La plateforme sociale concluait donc un accord avec Universal Music Group, un accord décrit comme le New York Times comme « la percée dont l’industrie du disque avait besoin. » Mais Michael Robertson y porte quant à lui un avis beaucoup plus pessimiste. « Plutôt qu’une percée, Imeem vient de signer son arrêt de mort. » Pourquoi ? Parce que présenté comme un accord de partage de revenus publicitaires, il va en réalité beaucoup plus loin que ça. « Dans un accord de partage de revenus publicitaires typique, les revenus publicitaires sont collectés puis divisé entre les partis. » Or, l’accord d’Imeem ne porte pas sur le partage de revenus, mais sur la lecture des morceaux, qu’il y ait un bénéfice publicitaire ou non qui en découle.

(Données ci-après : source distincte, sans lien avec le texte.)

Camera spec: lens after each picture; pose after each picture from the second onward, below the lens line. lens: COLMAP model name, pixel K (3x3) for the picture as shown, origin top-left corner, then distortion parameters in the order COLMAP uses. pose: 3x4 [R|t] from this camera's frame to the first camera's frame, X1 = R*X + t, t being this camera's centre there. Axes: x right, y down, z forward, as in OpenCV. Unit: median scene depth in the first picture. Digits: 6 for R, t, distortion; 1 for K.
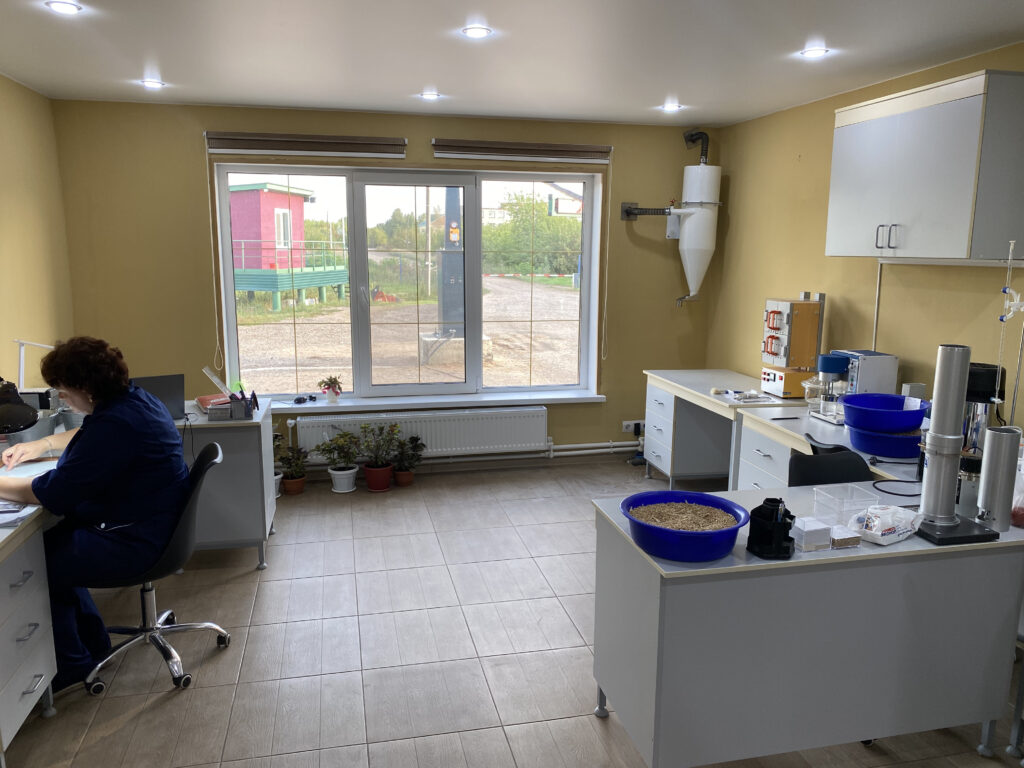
lens RADIAL K [[764.0, 0, 512.0], [0, 764.0, 384.0], [0, 0, 1]] dist [0.043885, -0.001024]
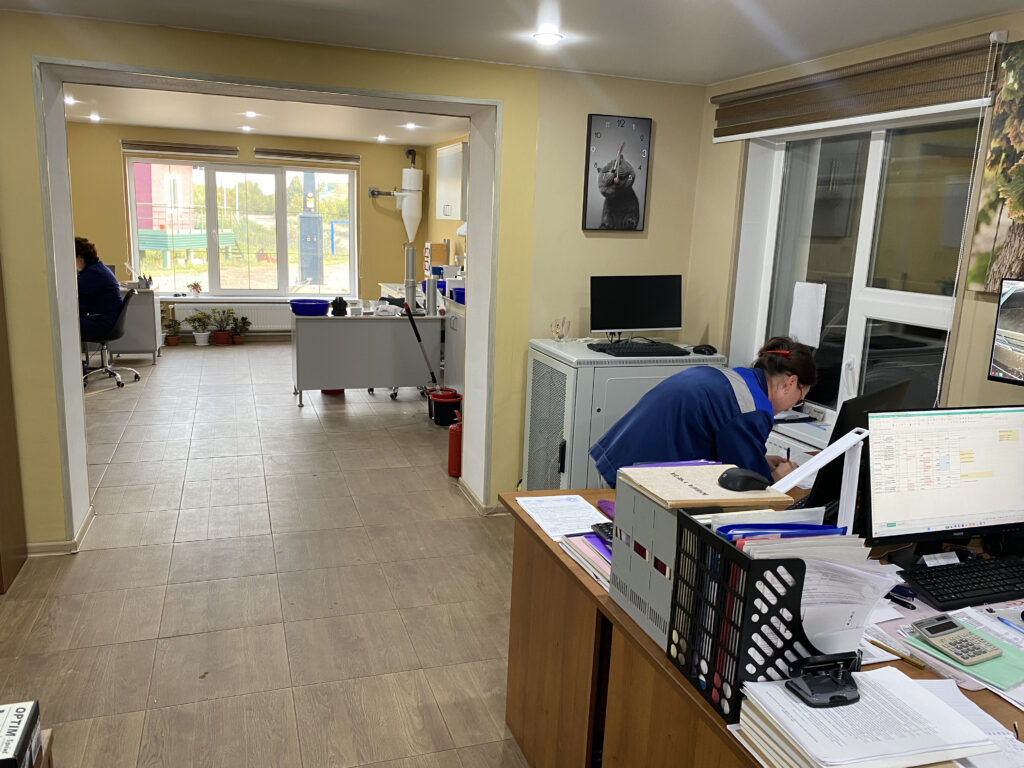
lens RADIAL K [[777.7, 0, 512.0], [0, 777.7, 384.0], [0, 0, 1]] dist [0.004209, -0.005923]
pose [[0.993027, 0.006713, 0.117692, 0.273655], [-0.010213, 0.999523, 0.029156, 0.163455], [-0.117440, -0.030154, 0.992622, -0.851381]]
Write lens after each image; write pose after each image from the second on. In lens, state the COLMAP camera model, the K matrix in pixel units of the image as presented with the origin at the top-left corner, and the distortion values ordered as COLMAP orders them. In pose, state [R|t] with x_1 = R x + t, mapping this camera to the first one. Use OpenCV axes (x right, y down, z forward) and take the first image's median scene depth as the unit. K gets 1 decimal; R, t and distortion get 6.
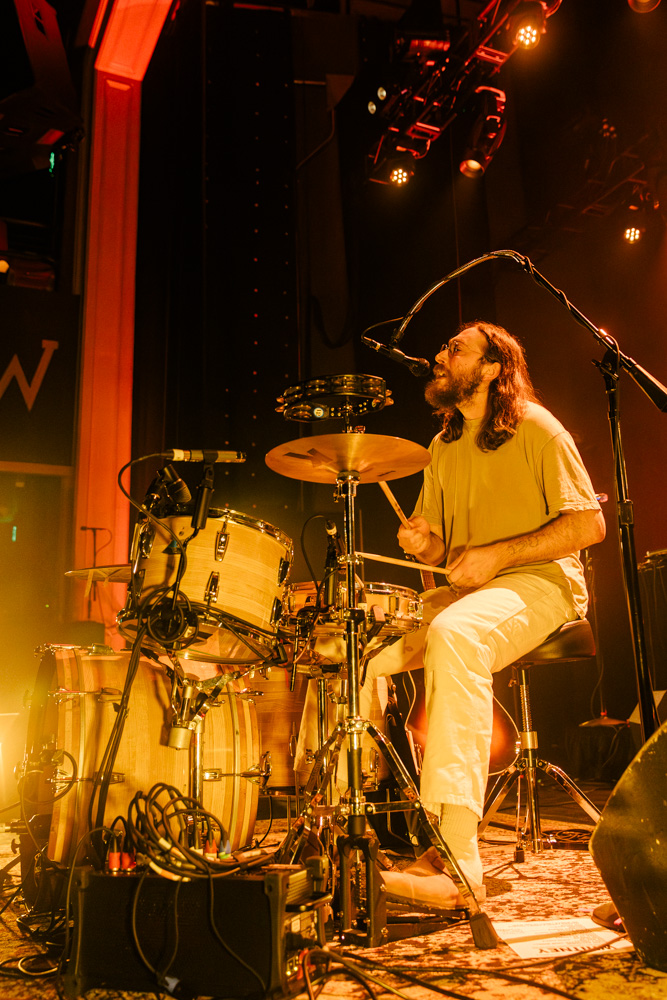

De plus, si le total des revenus publicitaires du site dépassent un certain niveau, Imeem doit payer un plus gros pourcentage sur chaque morceau joué. « Si, techniquement parlant, il a une composante de partage de revenu publicitaire, ça n’est pas pour autant un accord de ce type où les deux parties partagent le risque » explique l’analyste. « Dans cette relation, UMG sera toujours gagnant. » A cela s’ajoute aussi un pré-paiement de 20 millions de dollars à Universal ainsi qu’un privilège accordé sur les actions qu’il détient dans le site.

Le pire, c’est qu’Imeem aurait conclu des accords du même type avec les trois autres majors, ce qui promet un avenir plus qu’un certain à la plateforme. Plutôt que de partager le risque avec les sociétés qui développent des services sur Internet, Universal et ses compères les poursuivant en justice, à l’instar de YouTube, ou leur imposent des accords intenables financièrement. Ce qu’elles n’ont pas l’air de se comprendre, c’est qu’en tuant ce marché dans l’oeuf, c’est leur propre viabilité qu’elles mettent en péril.